* _ASSIGNMENT_:
Leaving out the pictures, copy each record below exactly.

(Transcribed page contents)
- - -

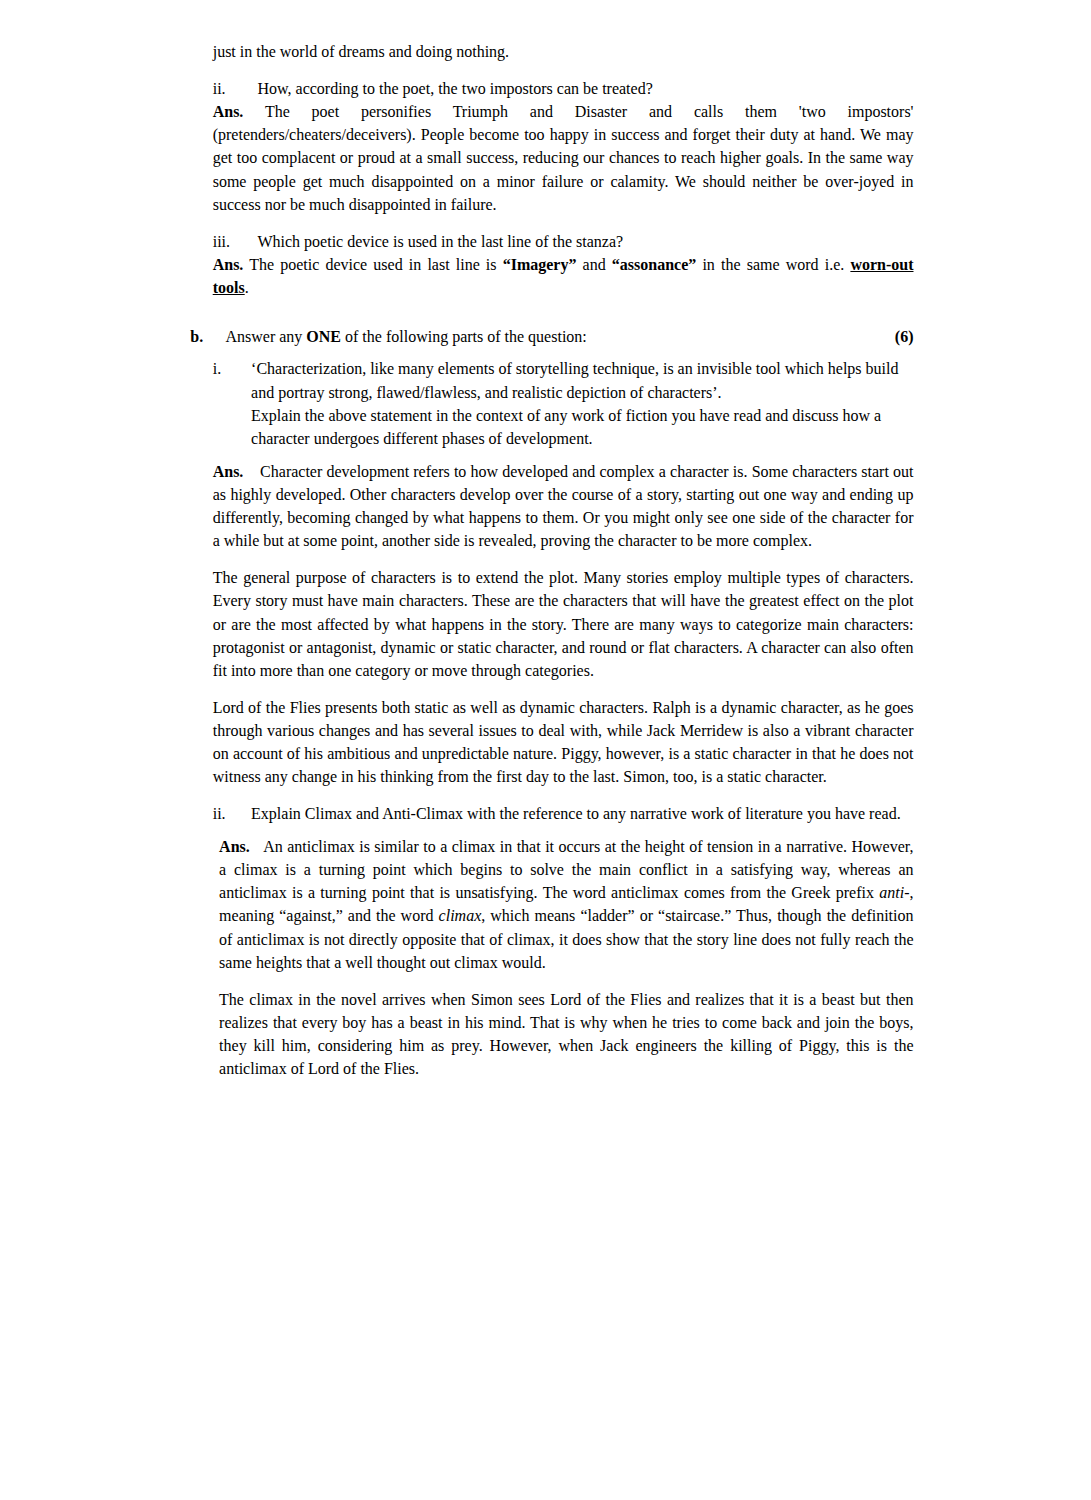just in the world of dreams and doing nothing.
ii. How, according to the poet, the two impostors can be treated?
Ans. The poet personifies Triumph and Disaster and calls them 'two impostors' (pretenders/cheaters/deceivers). People become too happy in success and forget their duty at hand. We may get too complacent or proud at a small success, reducing our chances to reach higher goals. In the same way some people get much disappointed on a minor failure or calamity. We should neither be over-joyed in success nor be much disappointed in failure.
iii. Which poetic device is used in the last line of the stanza?
Ans. The poetic device used in last line is “Imagery” and “assonance” in the same word i.e. worn-out tools.
b. Answer any ONE of the following parts of the question: (6)
i. ‘Characterization, like many elements of storytelling technique, is an invisible tool which helps build and portray strong, flawed/flawless, and realistic depiction of characters’.
Explain the above statement in the context of any work of fiction you have read and discuss how a character undergoes different phases of development.
Ans. Character development refers to how developed and complex a character is. Some characters start out as highly developed. Other characters develop over the course of a story, starting out one way and ending up differently, becoming changed by what happens to them. Or you might only see one side of the character for a while but at some point, another side is revealed, proving the character to be more complex.
The general purpose of characters is to extend the plot. Many stories employ multiple types of characters. Every story must have main characters. These are the characters that will have the greatest effect on the plot or are the most affected by what happens in the story. There are many ways to categorize main characters: protagonist or antagonist, dynamic or static character, and round or flat characters. A character can also often fit into more than one category or move through categories.
Lord of the Flies presents both static as well as dynamic characters. Ralph is a dynamic character, as he goes through various changes and has several issues to deal with, while Jack Merridew is also a vibrant character on account of his ambitious and unpredictable nature. Piggy, however, is a static character in that he does not witness any change in his thinking from the first day to the last. Simon, too, is a static character.
ii. Explain Climax and Anti-Climax with the reference to any narrative work of literature you have read.
Ans. An anticlimax is similar to a climax in that it occurs at the height of tension in a narrative. However, a climax is a turning point which begins to solve the main conflict in a satisfying way, whereas an anticlimax is a turning point that is unsatisfying. The word anticlimax comes from the Greek prefix anti-, meaning “against,” and the word climax, which means “ladder” or “staircase.” Thus, though the definition of anticlimax is not directly opposite that of climax, it does show that the story line does not fully reach the same heights that a well thought out climax would.
The climax in the novel arrives when Simon sees Lord of the Flies and realizes that it is a beast but then realizes that every boy has a beast in his mind. That is why when he tries to come back and join the boys, they kill him, considering him as prey. However, when Jack engineers the killing of Piggy, this is the anticlimax of Lord of the Flies.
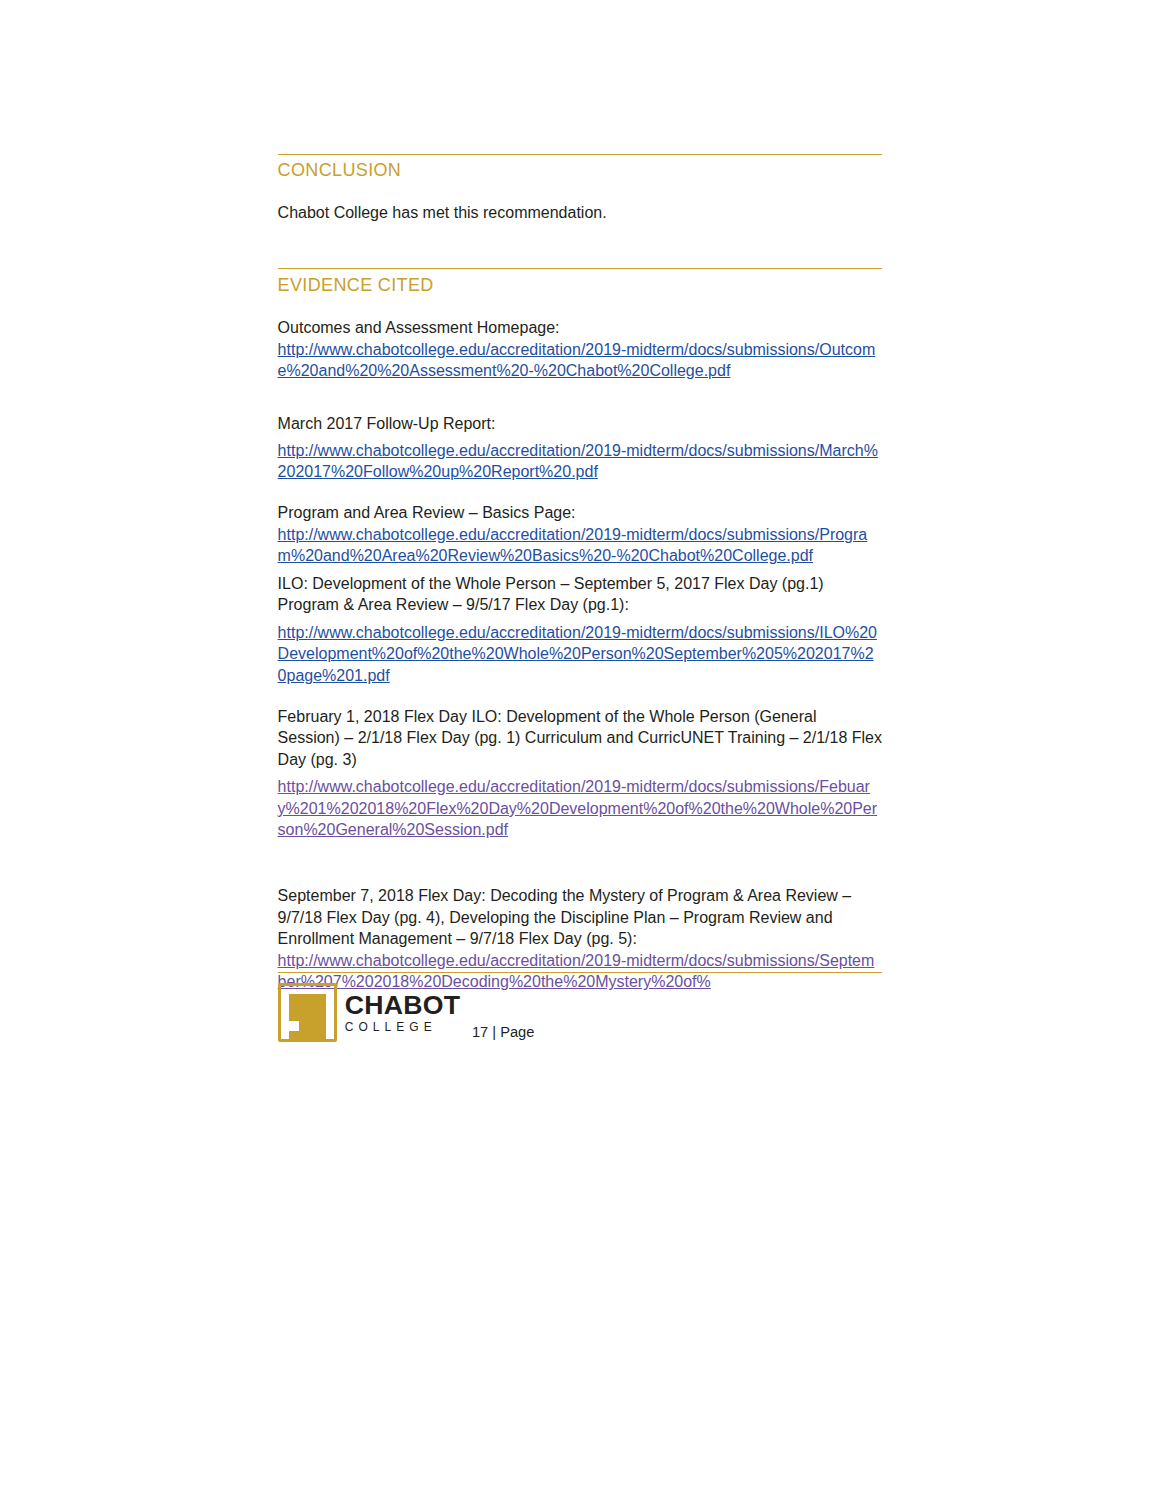CONCLUSION
Chabot College has met this recommendation.
EVIDENCE CITED
Outcomes and Assessment Homepage:
http://www.chabotcollege.edu/accreditation/2019-midterm/docs/submissions/Outcome%20and%20%20Assessment%20-%20Chabot%20College.pdf
March 2017 Follow-Up Report:
http://www.chabotcollege.edu/accreditation/2019-midterm/docs/submissions/March%202017%20Follow%20up%20Report%20.pdf
Program and Area Review – Basics Page:
http://www.chabotcollege.edu/accreditation/2019-midterm/docs/submissions/Program%20and%20Area%20Review%20Basics%20-%20Chabot%20College.pdf
ILO: Development of the Whole Person – September 5, 2017 Flex Day (pg.1)
Program & Area Review – 9/5/17 Flex Day (pg.1):
http://www.chabotcollege.edu/accreditation/2019-midterm/docs/submissions/ILO%20Development%20of%20the%20Whole%20Person%20September%205%202017%20page%201.pdf
February 1, 2018 Flex Day ILO: Development of the Whole Person (General Session) – 2/1/18 Flex Day (pg. 1) Curriculum and CurricUNET Training – 2/1/18 Flex Day (pg. 3)
http://www.chabotcollege.edu/accreditation/2019-midterm/docs/submissions/Febuary%201%202018%20Flex%20Day%20Development%20of%20the%20Whole%20Person%20General%20Session.pdf
September 7, 2018 Flex Day: Decoding the Mystery of Program & Area Review – 9/7/18 Flex Day (pg. 4), Developing the Discipline Plan – Program Review and Enrollment Management – 9/7/18 Flex Day (pg. 5):
http://www.chabotcollege.edu/accreditation/2019-midterm/docs/submissions/September%207%202018%20Decoding%20the%20Mystery%20of%
CHABOT
COLLEGE
17 | Page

- - -

* _RESPONSE BELOW_:
just in the world of dreams and doing nothing.
ii. How, according to the poet, the two impostors can be treated?
Ans. The poet personifies Triumph and Disaster and calls them 'two impostors' (pretenders/cheaters/deceivers). People become too happy in success and forget their duty at hand. We may get too complacent or proud at a small success, reducing our chances to reach higher goals. In the same way some people get much disappointed on a minor failure or calamity. We should neither be over-joyed in success nor be much disappointed in failure.
iii. Which poetic device is used in the last line of the stanza?
Ans. The poetic device used in last line is “Imagery” and “assonance” in the same word i.e. worn-out tools.
b. Answer any ONE of the following parts of the question: (6)
i. ‘Characterization, like many elements of storytelling technique, is an invisible tool which helps build and portray strong, flawed/flawless, and realistic depiction of characters’.
Explain the above statement in the context of any work of fiction you have read and discuss how a character undergoes different phases of development.
Ans. Character development refers to how developed and complex a character is. Some characters start out as highly developed. Other characters develop over the course of a story, starting out one way and ending up differently, becoming changed by what happens to them. Or you might only see one side of the character for a while but at some point, another side is revealed, proving the character to be more complex.
The general purpose of characters is to extend the plot. Many stories employ multiple types of characters. Every story must have main characters. These are the characters that will have the greatest effect on the plot or are the most affected by what happens in the story. There are many ways to categorize main characters: protagonist or antagonist, dynamic or static character, and round or flat characters. A character can also often fit into more than one category or move through categories.
Lord of the Flies presents both static as well as dynamic characters. Ralph is a dynamic character, as he goes through various changes and has several issues to deal with, while Jack Merridew is also a vibrant character on account of his ambitious and unpredictable nature. Piggy, however, is a static character in that he does not witness any change in his thinking from the first day to the last. Simon, too, is a static character.
ii. Explain Climax and Anti-Climax with the reference to any narrative work of literature you have read.
Ans. An anticlimax is similar to a climax in that it occurs at the height of tension in a narrative. However, a climax is a turning point which begins to solve the main conflict in a satisfying way, whereas an anticlimax is a turning point that is unsatisfying. The word anticlimax comes from the Greek prefix anti-, meaning “against,” and the word climax, which means “ladder” or “staircase.” Thus, though the definition of anticlimax is not directly opposite that of climax, it does show that the story line does not fully reach the same heights that a well thought out climax would.
The climax in the novel arrives when Simon sees Lord of the Flies and realizes that it is a beast but then realizes that every boy has a beast in his mind. That is why when he tries to come back and join the boys, they kill him, considering him as prey. However, when Jack engineers the killing of Piggy, this is the anticlimax of Lord of the Flies.
CONCLUSION
Chabot College has met this recommendation.
EVIDENCE CITED
Outcomes and Assessment Homepage:
http://www.chabotcollege.edu/accreditation/2019-midterm/docs/submissions/Outcome%20and%20%20Assessment%20-%20Chabot%20College.pdf
March 2017 Follow-Up Report:
http://www.chabotcollege.edu/accreditation/2019-midterm/docs/submissions/March%202017%20Follow%20up%20Report%20.pdf
Program and Area Review – Basics Page:
http://www.chabotcollege.edu/accreditation/2019-midterm/docs/submissions/Program%20and%20Area%20Review%20Basics%20-%20Chabot%20College.pdf
ILO: Development of the Whole Person – September 5, 2017 Flex Day (pg.1)
Program & Area Review – 9/5/17 Flex Day (pg.1):
http://www.chabotcollege.edu/accreditation/2019-midterm/docs/submissions/ILO%20Development%20of%20the%20Whole%20Person%20September%205%202017%20page%201.pdf
February 1, 2018 Flex Day ILO: Development of the Whole Person (General Session) – 2/1/18 Flex Day (pg. 1) Curriculum and CurricUNET Training – 2/1/18 Flex Day (pg. 3)
http://www.chabotcollege.edu/accreditation/2019-midterm/docs/submissions/Febuary%201%202018%20Flex%20Day%20Development%20of%20the%20Whole%20Person%20General%20Session.pdf
September 7, 2018 Flex Day: Decoding the Mystery of Program & Area Review – 9/7/18 Flex Day (pg. 4), Developing the Discipline Plan – Program Review and Enrollment Management – 9/7/18 Flex Day (pg. 5):
http://www.chabotcollege.edu/accreditation/2019-midterm/docs/submissions/September%207%202018%20Decoding%20the%20Mystery%20of%
CHABOT
COLLEGE
17 | Page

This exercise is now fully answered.